Russia is reportedly hiding the true number of people who have died in a blazing inferno that has destroyed one of their missile designing defence plants.
It had been claimed that the blaze had only taken seven lives but reports now suggest that at least 25 have died, including several of Russia's top missile scientists.
Two days after the fire broke out, a search is still underway to discover whether there are any other casualties amongst the debris.
It's believed that at least five people are currently being treated in intensive care units after being caught up in the blaze at the secret Second Central Research Institute of the Ministry of Defence of the Russian Federation in Tver.
Military scientists are believed to have jumped from higher floors in order to escape the heat and "poisonous bluish-black smoke".
The facility plays a key role in the design of Iskander missiles, which have been unleashed in the war in Ukraine, as well as Russia ’s S-400 missile defence system, while also involving "secret projects".
Local reporter Alexander Gamburg claims to have seen the list of those who "perished" in the fire.

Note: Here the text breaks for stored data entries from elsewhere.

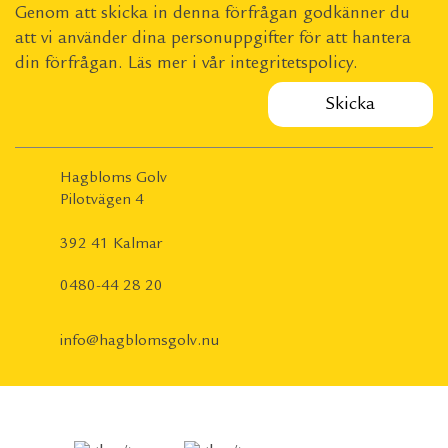
Genom att skicka in denna förfrågan godkänner du
att vi använder dina personuppgifter för att hantera
din förfrågan. Läs mer i vår
integritetspolicy
.
Hagbloms Golv
Pilotvägen 4
392 41 Kalmar
0480-44 28 20
info@hagblomsgolv.nu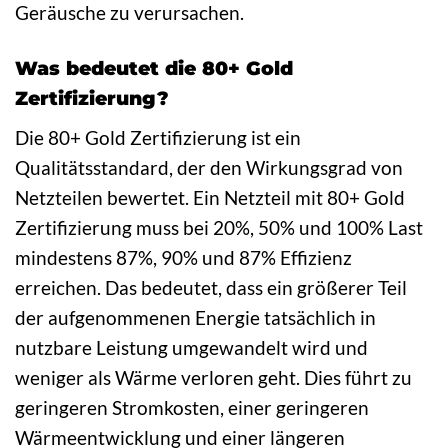
Geräusche zu verursachen.
Was bedeutet die 80+ Gold
Zertifizierung?
Die 80+ Gold Zertifizierung ist ein
Qualitätsstandard, der den Wirkungsgrad von
Netzteilen bewertet. Ein Netzteil mit 80+ Gold
Zertifizierung muss bei 20%, 50% und 100% Last
mindestens 87%, 90% und 87% Effizienz
erreichen. Das bedeutet, dass ein größerer Teil
der aufgenommenen Energie tatsächlich in
nutzbare Leistung umgewandelt wird und
weniger als Wärme verloren geht. Dies führt zu
geringeren Stromkosten, einer geringeren
Wärmeentwicklung und einer längeren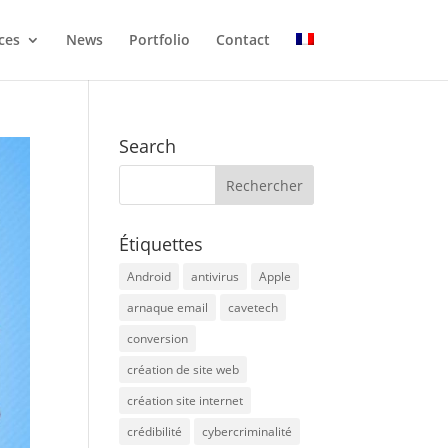
ces
News
Portfolio
Contact
Search
Étiquettes
Android
antivirus
Apple
arnaque email
cavetech
conversion
création de site web
création site internet
crédibilité
cybercriminalité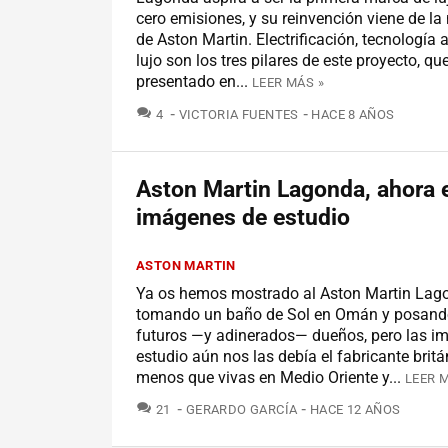
cero emisiones, y su reinvención viene de la
de Aston Martin. Electrificación, tecnología
lujo son los tres pilares de este proyecto, qu
presentado en...
LEER MÁS »
COMENTARIOS
4
VICTORIA FUENTES
HACE 8 AÑOS
Aston Martin Lagonda, ahora 
imágenes de estudio
ASTON MARTIN
Ya os hemos mostrado al Aston Martin Lag
tomando un baño de Sol en Omán y posando
futuros —y adinerados— dueños, pero las i
estudio aún nos las debía el fabricante britá
menos que vivas en Medio Oriente y...
LEER 
COMENTARIOS
21
GERARDO GARCÍA
HACE 12 AÑOS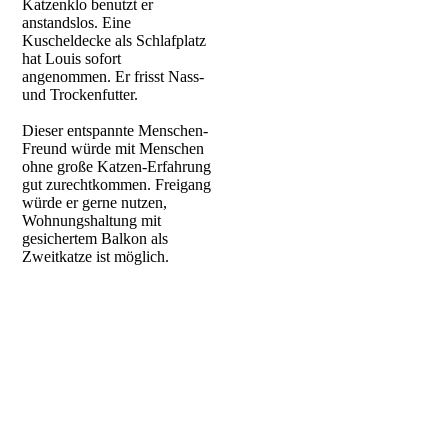
Katzenklo benutzt er
anstandslos. Eine
Kuscheldecke als Schlafplatz
hat Louis sofort
angenommen. Er frisst Nass-
und Trockenfutter.
Dieser entspannte Menschen-
Freund würde mit Menschen
ohne große Katzen-Erfahrung
gut zurechtkommen. Freigang
würde er gerne nutzen,
Wohnungshaltung mit
gesichertem Balkon als
Zweitkatze ist möglich.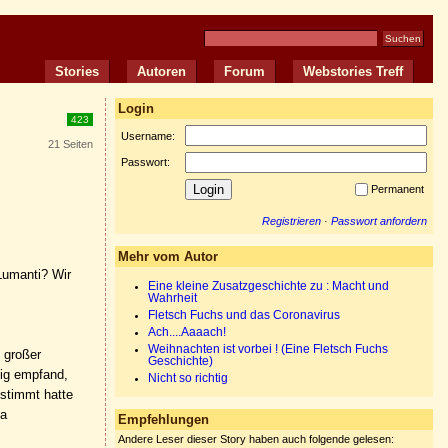
Stories
Autoren
Forum
Webstories Treff
Login
423
Username:
21 Seiten
Passwort:
Permanent
Registrieren
·
Passwort anfordern
Mehr vom Autor
 Lumanti? Wir
Eine kleine Zusatzgeschichte zu : Macht und
Wahrheit
Fletsch Fuchs und das Coronavirus
Ach....Aaaach!
Weihnachten ist vorbei ! (Eine Fletsch Fuchs
 großer
Geschichte)
lig empfand,
Nicht so richtig
estimmt hatte
ma
Empfehlungen
Andere Leser dieser Story haben auch folgende gelesen: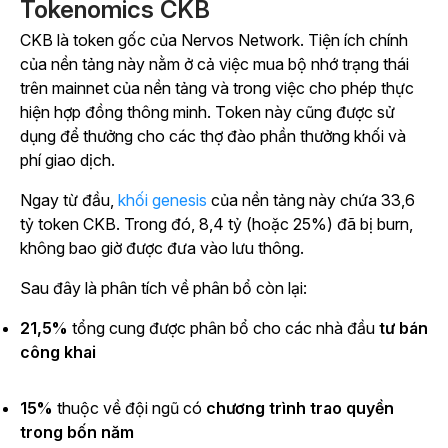
Tokenomics CKB
CKB là token gốc của Nervos Network. Tiện ích chính
của nền tảng này nằm ở cả việc mua bộ nhớ trạng thái
trên mainnet của nền tảng và trong việc cho phép thực
hiện hợp đồng thông minh. Token này cũng được sử
dụng để thưởng cho các thợ đào phần thưởng khối và
phí giao dịch.
Ngay từ đầu,
khối genesis
của nền tảng này chứa 33,6
tỷ token CKB. Trong đó, 8,4 tỷ (hoặc 25%) đã bị burn,
không bao giờ được đưa vào lưu thông.
Sau đây là phân tích về phân bổ còn lại:
21,5%
tổng cung được phân bổ cho các
nhà đầu
tư bán
công khai
15%
thuộc về đội ngũ có
chương trình trao quyền
trong bốn năm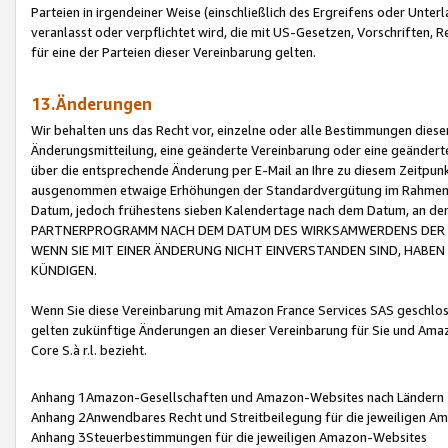
Parteien in irgendeiner Weise (einschließlich des Ergreifens oder Unt
veranlasst oder verpflichtet wird, die mit US-Gesetzen, Vorschriften,
für eine der Parteien dieser Vereinbarung gelten.
13.Änderungen
Wir behalten uns das Recht vor, einzelne oder alle Bestimmungen diese
Änderungsmitteilung, eine geänderte Vereinbarung oder eine geänderte 
über die entsprechende Änderung per E-Mail an Ihre zu diesem Zeitpun
ausgenommen etwaige Erhöhungen der Standardvergütung im Rahmen
Datum, jedoch frühestens sieben Kalendertage nach dem Datum, an de
PARTNERPROGRAMM NACH DEM DATUM DES WIRKSAMWERDENS DER Ä
WENN SIE MIT EINER ÄNDERUNG NICHT EINVERSTANDEN SIND, HABEN S
KÜNDIGEN.
Wenn Sie diese Vereinbarung mit Amazon France Services SAS geschlo
gelten zukünftige Änderungen an dieser Vereinbarung für Sie und Ama
Core S.à r.l. bezieht.
Anhang 1Amazon-Gesellschaften und Amazon-Websites nach Ländern
Anhang 2Anwendbares Recht und Streitbeilegung für die jeweiligen 
Anhang 3Steuerbestimmungen für die jeweiligen Amazon-Websites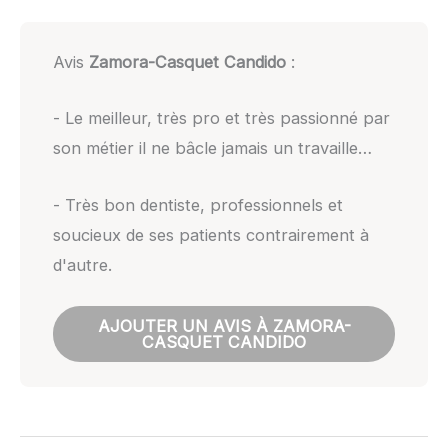
Avis
Zamora-Casquet Candido
:
- Le meilleur, très pro et très passionné par
son métier il ne bâcle jamais un travaille…
- Très bon dentiste, professionnels et
soucieux de ses patients contrairement à
d'autre.
AJOUTER UN AVIS À ZAMORA-
CASQUET CANDIDO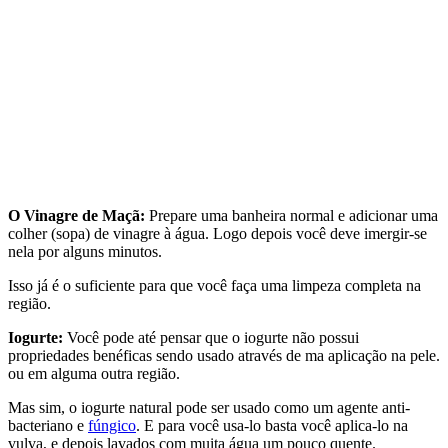
O Vinagre de Maçã:
Prepare uma banheira normal e adicionar uma
colher (sopa) de vinagre à água. Logo depois você deve imergir-se
nela por alguns minutos.
Isso já é o suficiente para que você faça uma limpeza completa na
região.
Iogurte:
Você pode até pensar que o iogurte não possui
propriedades benéficas sendo usado através de ma aplicação na pele.
ou em alguma outra região.
Mas sim, o iogurte natural pode ser usado como um agente anti-
bacteriano e
fúngico
. E para você usa-lo basta você aplica-lo na
vulva, e depois lavados com muita água um pouco quente.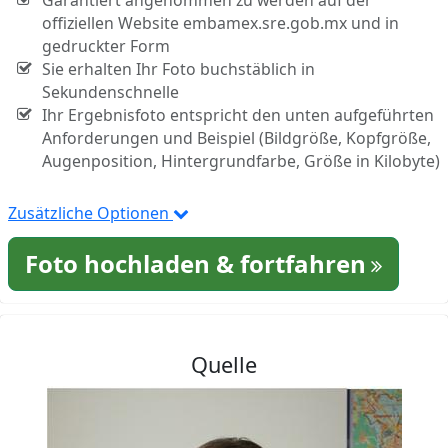
Garantiert angenommen zu werden auf der
offiziellen Website embamex.sre.gob.mx und in
gedruckter Form
Sie erhalten Ihr Foto buchstäblich in
Sekundenschnelle
Ihr Ergebnisfoto entspricht den unten aufgeführten
Anforderungen und Beispiel (Bildgröße, Kopfgröße,
Augenposition, Hintergrundfarbe, Größe in Kilobyte)
Zusätzliche Optionen
Foto hochladen & fortfahren
Quelle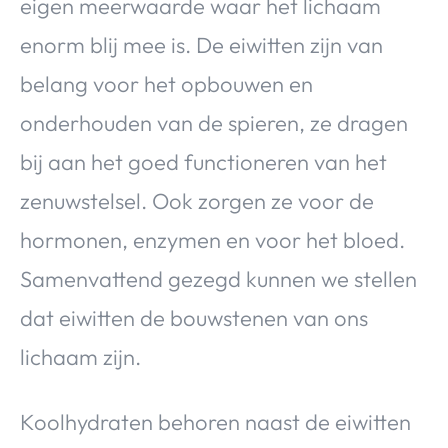
eigen meerwaarde waar het lichaam
enorm blij mee is. De eiwitten zijn van
belang voor het opbouwen en
onderhouden van de spieren, ze dragen
bij aan het goed functioneren van het
zenuwstelsel. Ook zorgen ze voor de
hormonen, enzymen en voor het bloed.
Samenvattend gezegd kunnen we stellen
dat eiwitten de bouwstenen van ons
lichaam zijn.
Koolhydraten behoren naast de eiwitten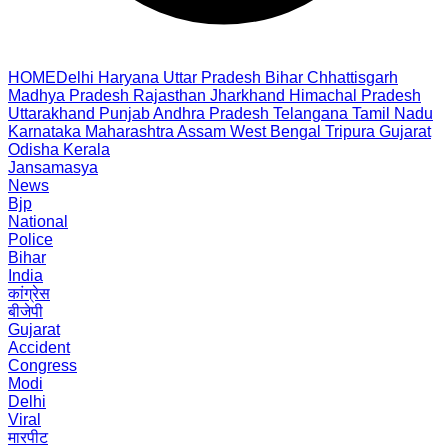
HOME
Delhi
Haryana
Uttar Pradesh
Bihar
Chhattisgarh
Madhya Pradesh
Rajasthan
Jharkhand
Himachal Pradesh
Uttarakhand
Punjab
Andhra Pradesh
Telangana
Tamil Nadu
Karnataka
Maharashtra
Assam
West Bengal
Tripura
Gujarat
Odisha
Kerala
Jansamasya
News
Bjp
National
Police
Bihar
India
कांग्रेस
बीजेपी
Gujarat
Accident
Congress
Modi
Delhi
Viral
मारपीट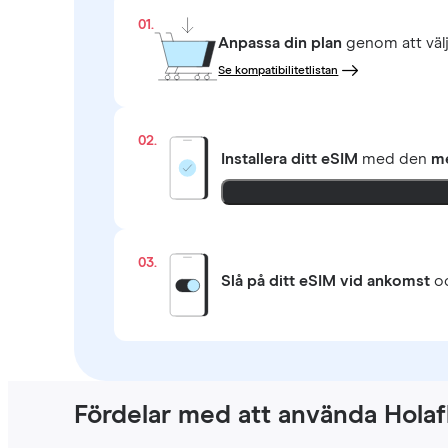
01.
Anpassa din plan
genom att väl
Se kompatibilitetlistan
02.
Installera ditt eSIM
med den
me
03.
Slå på ditt eSIM vid ankomst
oc
Fördelar med att använda Holaf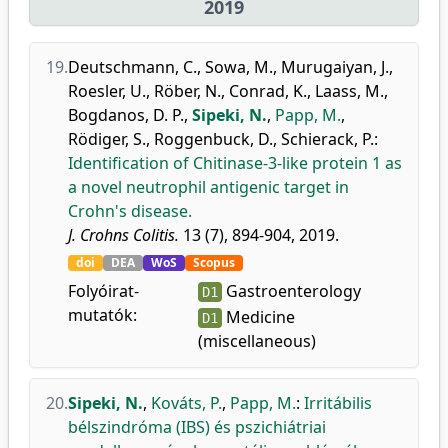
2019
19.
Deutschmann, C.
,
Sowa, M.
,
Murugaiyan, J.
,
Roesler, U.
,
Röber, N.
,
Conrad, K.
,
Laass, M.
,
Bogdanos, D. P.
,
Sipeki, N.
,
Papp, M.
,
Rödiger, S.
,
Roggenbuck, D.
,
Schierack, P.
:
Identification of Chitinase-3-like protein 1 as
a novel neutrophil antigenic target in
Crohn's disease.
J. Crohns Colitis.
13 (7), 894-904, 2019.
doi
DEA
WoS
Scopus
Folyóirat-
Gastroenterology
D1
mutatók:
Medicine
D1
(miscellaneous)
20.
Sipeki, N.
,
Kováts, P.
,
Papp, M.
:
Irritábilis
bélszindróma (IBS) és pszichiátriai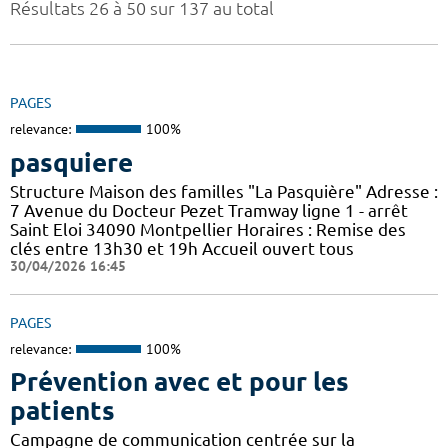
Résultats 26 à 50 sur 137 au total
PAGES
relevance:
100%
pasquiere
Structure Maison des familles "La Pasquière" Adresse :
7 Avenue du Docteur Pezet Tramway ligne 1 - arrêt
Saint Eloi 34090 Montpellier Horaires : Remise des
clés entre 13h30 et 19h Accueil ouvert tous
30/04/2026 16:45
PAGES
relevance:
100%
Prévention avec et pour les
patients
Campagne de communication centrée sur la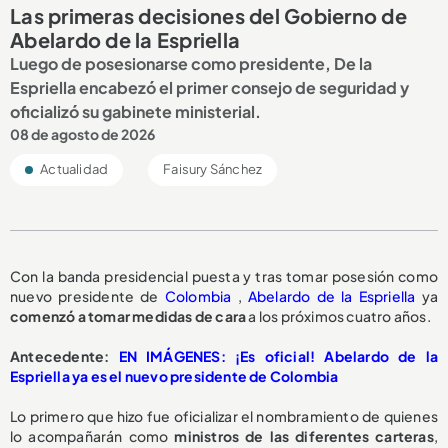
Las primeras decisiones del Gobierno de
Abelardo de la Espriella
Luego de posesionarse como presidente, De la
Espriella encabezó el primer consejo de seguridad y
oficializó su gabinete ministerial.
08 de agosto de 2026
Actualidad
Faisury Sánchez
Con la banda presidencial puesta y tras tomar posesión como
nuevo presidente de
Colombia
,
Abelardo de la Espriella
ya
comenzó a tomar medidas de cara
a los próximos cuatro años.
Antecedente:
EN IMÁGENES: ¡Es oficial! Abelardo de la
Espriella ya es el nuevo presidente de Colombia
Lo primero que hizo fue oficializar el nombramiento de quienes
lo acompañarán como
ministros de las diferentes carteras
,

He said: "As of 10pm on April 22 there were 25 people, the youngest one is a major, a man born in 1983, the oldest is 90 or 91, born in 1931.
"I don't know what he was doing at his workplace at the research institute at this age, most of them perished are men.
"The numbers are not final, this is a big tragedy."
Official state media in Russia is continuing to report that the death toll is between five and seven.
While Gamburg claims he is not able to add further detail due to Russian censorship and "not to compromise people important and dear to me."
He added: "Criminal investigators are working at the scene until Sunday, after which they are due to announce the losses."
A case has now been opened to discover how a fire was allowed to happen at the defence facility which has now been seen as a blow to Vladimir Putin's modernisation programme.
Shortly after the blaze broke out, an emergency helicopter was deployed to drop water on the burning building.
Initial reports suggested that the fire started on the second floor of the facility before the blaze suddenly ripped through the building due to its wood flooring.